Halvorson has initiated a public conversation about health care in the United States. Halvorson postulates that adequate healthcare can be provided to everybody without increasing the cost of care. He would take advantage of the following:
* A small minority of the health care consumers use the major portion of health care dollars. The bulk of this is attributed to chronic illness that goes untreated until it becomes an acute (and expensive) crisis.
* The multi-provider model of health care currently in the market is extremely inefficient, especially when coupled with paper medical records.
* Cost shifting as the uninsured present to hospitals or emergency departments where they cannot be turned away. This is the most expensive care possible. These costs are shifted to private insurers.
Halvorson designs the idea of an IV or Infrastructure Vendor. The IVs will create medical record systems allowing individual providers access to all the information they need for a patient's total care. Reminders for tests and treatments for chronic illness will come up.
Halvorson sees that one primary problem with the American health care system is a badly incented market. Financial incentives exist for treating illness, not for securing health. His solution is to capitate payments for chronic illness so that the providers have more incentive to keep their patients healthy.
Finally, Halvorson would require health coverage for everybody so that no cost-shifting occurs.

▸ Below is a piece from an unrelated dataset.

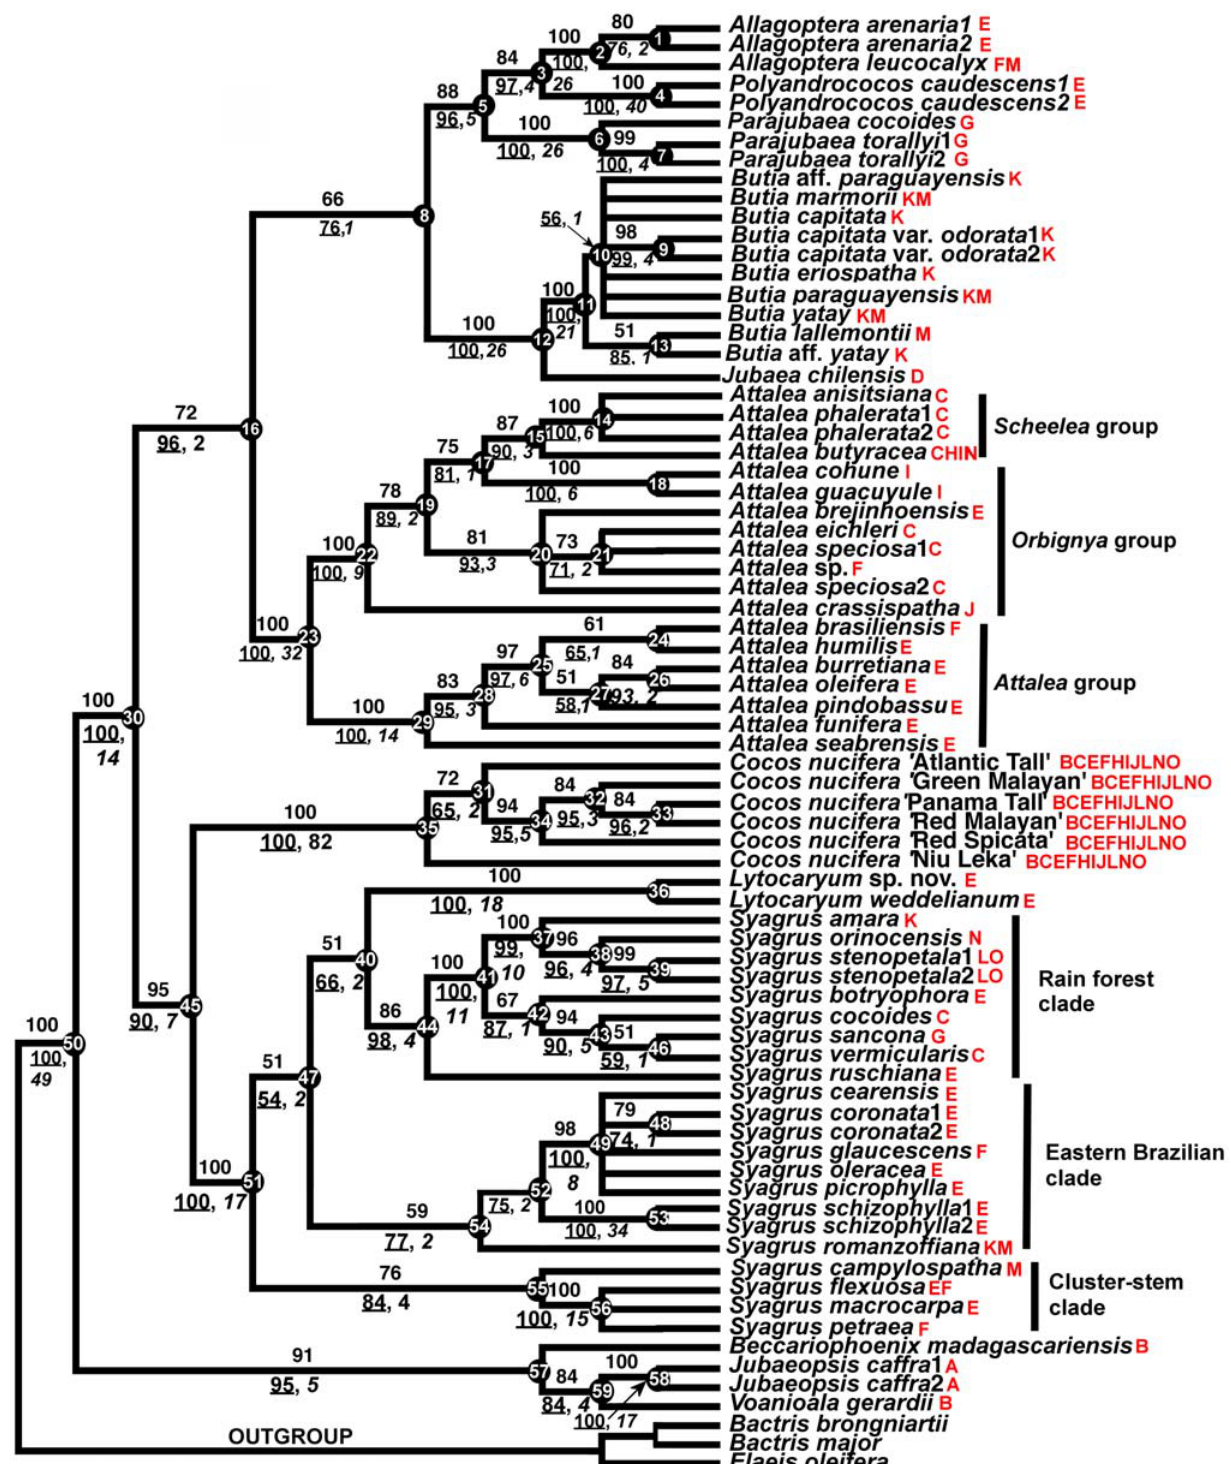
Figure 1. Strict consensus tree of equally parsimonious trees found by heuristic maximum parsimony analysis of seven combined WRKY loci sequences aligned across Areceaceae tribe Cocoseae subtribe Attaleinae. Numbers above branches are bootstrap support percentages. Numbers below branches are ML bootstrap support (underlined) and non-partitioned decay indices (italic). The numbers at each node refer to Table 2, which see for partitioned decay indices. Letter designations in red are area distributions of terminal taxa: A=South Africa, B=Madagascar, C=Amazonas (north, east, south), D=Chile, E=Eastern Brazil, F=Central Brazil, G=Andes, H=Central America, I=Mexico, J=West Indies, K=Southern Brazil, L=Northern South America, i.e., Caribbean coastal Venezuela and Colombia, French Guiana, Guyana, Surinam, M=Argentina-Paraguay-Uruguay, N=Colombia-Venezuela ( llanos region), and O=western Amazonas.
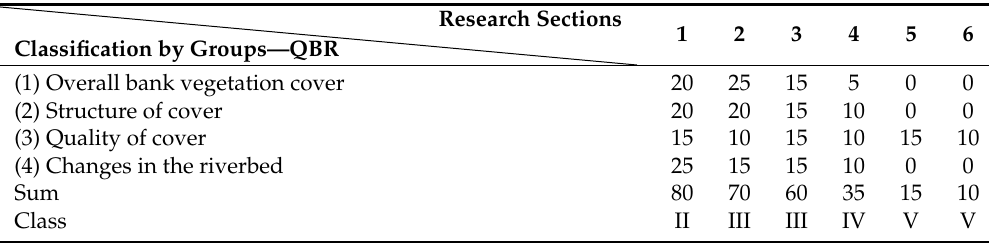
Table 9. Results of the hydromorphological status testing in the research sections under analysis based on the QBR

Halvorson embraces the "six sigma" concept for health care providers adhering to best practices and evidence based medicine.
Halvorson's reliance on medical information systems to help solve health problems is wishful thinking. The system deployed by Kaiser has been described as implemented in a way that fails to fulfill the requirements that Halvorson raises. One employee told me that she could order a vasectomy on a woman without raising any errors or flags.
Another problem is Halvorson's failure to address the roles of line workers. While he cheers for 6-sigma, he ignores the wisdom of Total Quality Management or other programs designed to allow worker input to help solve system problems. Again, this is a complaint of Kaiser employees who have some influence in corporate processes, but are mostly ignored when it's time for the big decision.
Still, Halvorson has good ideas, which ought not to be totally discounted. Providing preventative health care for chronic conditions CAN drastically lower care costs. Kaiser is one of the few insurance systems that provides full chemical dependency care at no extra charge, thus saving the costs of liver transplants, heart failure, pancreatitis, and other drug and alcohol related problems.
Think of this book as a conversation starter ... a point of starting a national dialog to move national health care forward.